Discovering Alzheimer Genetic Biomarkers Using Bayesian Networks

1Systems and Computer Department, Electronics Research Institute (ERI), Giza 12622, Egypt
2Systems and Biomedical Department, Faculty of Engineering, Cairo University, Giza 12316, Egypt

Received 23 March 2015; Accepted 26 July 2015

Academic Editor: Tatsuya Akutsu

Copyright © 2015 Fayroz F. Sherif et al. This is an open access article distributed under the Creative Commons Attribution License, which permits unrestricted use, distribution, and reproduction in any medium, provided the original work is properly cited.

Abstract

Single nucleotide polymorphisms (SNPs) contribute most of the genetic variation to the human genome.
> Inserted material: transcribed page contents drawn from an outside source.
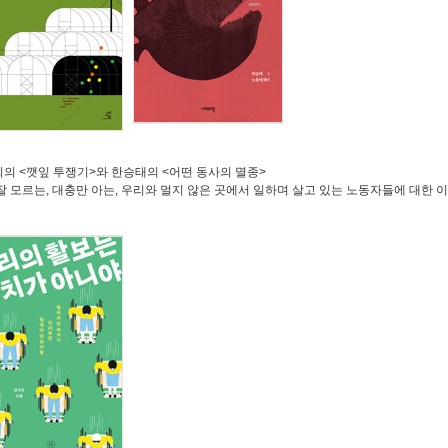
희의
<
깻잎 투쟁기
>
와 한승태의
<
어떤 동사의 멸종
>
잘 모르는
, 대충만 아는,
우리와 멀지 않은 곳에서 일하며 살고 있는 노동자들에 대한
SNPs associate with many complex and common diseases like Alzheimer’s disease (AD). Discovering SNP biomarkers at different loci can improve early diagnosis and treatment of these diseases. Bayesian network provides a comprehensible and modular framework for representing interactions between genes or single SNPs. Here, different Bayesian network structure learning algorithms have been applied in whole genome sequencing (WGS) data for detecting the causal AD SNPs and gene-SNP interactions. We focused on polymorphisms in the top ten genes associated with AD and identified by genome-wide association (GWA) studies. New SNP biomarkers were observed to be significantly associated with Alzheimer’s disease. These SNPs are rs7530069, rs113464261, rs114506298, rs73504429, rs7929589, rs76306710, and rs668134. The obtained results demonstrated the effectiveness of using BN for identifying AD causal SNPs with acceptable accuracy. The results guarantee that the SNP set detected by Markov blanket based methods has a strong association with AD disease and achieves better performance than both naïve Bayes and tree augmented naïve Bayes. Minimal augmented Markov blanket reaches accuracy of 66.13% and sensitivity of 88.87% versus 61.58% and 59.43% in naïve Bayes, respectively.